How to Convince Viewers to “Click Here”
A Web Designer is charged with the heady task of creating a work that will bring the client business, and provide the end-user the greatest value possible. There are numerous ways to go about this, though the big five concepts to remember are: Originality, Confirmation, Readability, Usefulness, and the Ability to Entertain.
When you look for something online, what would you select? Would it be the document telling the ten most common ways to handle a problem, regurgitated across a dozen sites? Or will you read the article by the business owner describing the best way to handle a problem, with proof of the effectiveness of the solution? Which one says, “Click Here?”
It will be the one telling the unique story, that of the business owner.
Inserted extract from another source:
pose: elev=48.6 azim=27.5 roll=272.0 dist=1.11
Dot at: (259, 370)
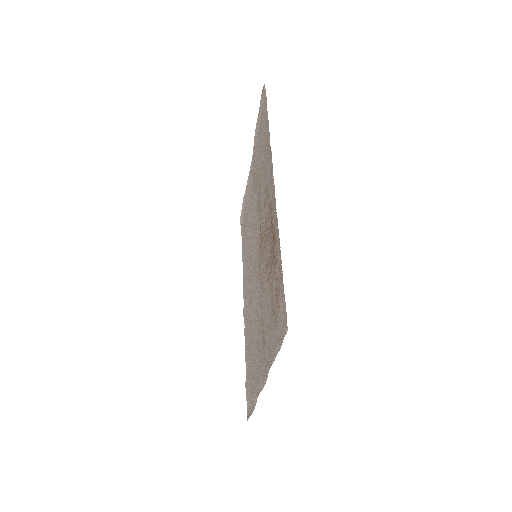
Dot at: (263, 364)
By providing a unique take on a problem, you give the reader incentive to click on the link and read the article.
Confirm the Facts
Regardless of how interesting a document can be, it is worthless if it does not provide the readers proof that the material and solutions discussed is factual. With anyone capable of creating information for dissemination on the web, the viewer has a special place in the “Click Here” part of his brain for articles with plenty of sources backing up the claims made.
The most informative document in the world is ultimately useless of the reader is not capable of understanding a single word within it.
This goes beyond the basics of grammar and punctuation. It encompasses vernacular and local dialects that might make sense for the writer, but not for anyone else.
Which article title makes more sense, “Horizontal Drilling Increases Yields By Twenty Percent,” or “Expansion of Drilling Processes to Include Lateral Lines To Access Previously Locked Raw Product?” The first one tempts the casual reader to “click here.” The last scares the viewer away.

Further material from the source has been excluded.